Newsgal
30 June 2006
I'd like to recommend this to you for a couple reasons.

I'm right now doing a survey of films that feature newsrooms. Its a simple sort of fold that wouldn't work today. Amazingly, right after seeing this, I saw the new "Superman Returns." Horrid little move, but it reminded me that Superman was invented in the 30s and that's why we have Lois as a reporter.

In the 30s there were hundreds of movies set in newsrooms. Its roughly the same as a movie about the movie business, since the creation of stories and modeling of life was essentially a writer's game in that era. And the newsroom was one of the few places where women could be strong, sexy and articulate. And wow is this dripping with sex.

In those days, women could be nurses, teachers, secretaries or whores. Or if they were particularly clever, they were reporters. It was a sort of shorthand, lost today. If your movie put you in a newsroom, it was a stage where stories were made. And to have a woman weave stories and in some way control the world. That was something.
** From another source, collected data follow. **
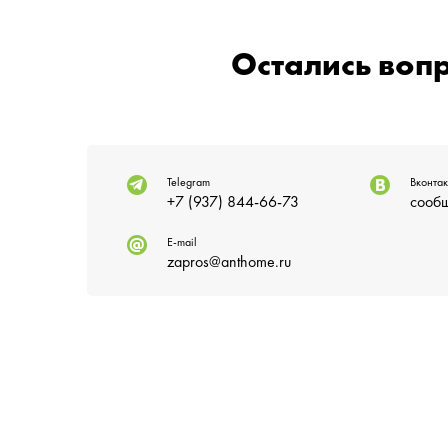
Остались воп
Telegram
Вконтак
+7 (937) 844-66-73
сообщ
E-mail
zapros@anthome.ru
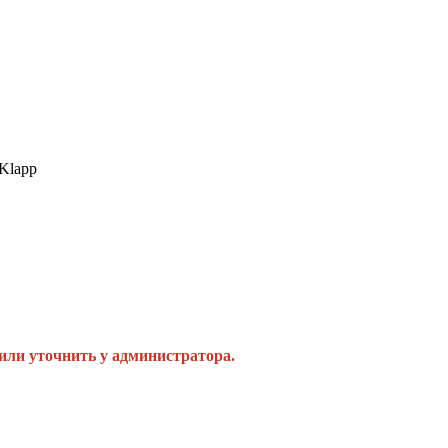
Klapp
или уточнить у администратора.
The story here is Cagney's typical gangster, head of a gang but imprisoned. He gets out and instead of returning to his gang, takes a job as a reporter. Actually — to make the folding good — as a photographer, hence the title. You can pretty much guess the story, knowing that he is both ruthless in invading lives and sweet on the daughter of the cop who "sent him up."

Here's the really interesting part: the sexy, precode blond is a reporter in the same pool. She's the girl of Cagney's boss but hot for Cagney. He's being chased by another broad too. To both he's mean, but the encounters with them are directly sexual.
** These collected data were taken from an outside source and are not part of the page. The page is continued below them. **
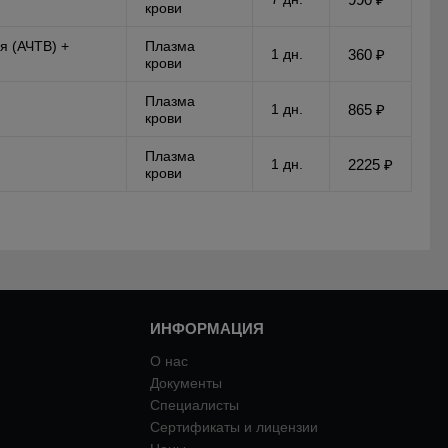
крови
я (АЧТВ) +
Плазма
1 дн.
360 ₽
крови
Плазма
1 дн.
865 ₽
крови
Плазма
1 дн.
2225 ₽
крови
ИНФОРМАЦИЯ
О нас
Документы
Специалисты
Сертификаты и лицензии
Its odd. We see her as distinctly available, a silly blond. But we also know she is a crackerjack mind underneath. One scene: Cagney by subterfuge has obtained a picture of the execution of a murderess. He is chased all over town but makes it to the newsroom just under deadline. Breathlessly, he dictates the story to our sexy blond to type. He speaks in blunt gangster slang and we laugh at the notion that such a description would appear in the paper.

She types furiously, then the editor reads it aloud and it is three times as long, cleverly and articulately written. Big joke. No one notices. Bigger joke.

Ted's Evaluation -- 3 of 3: Worth watching.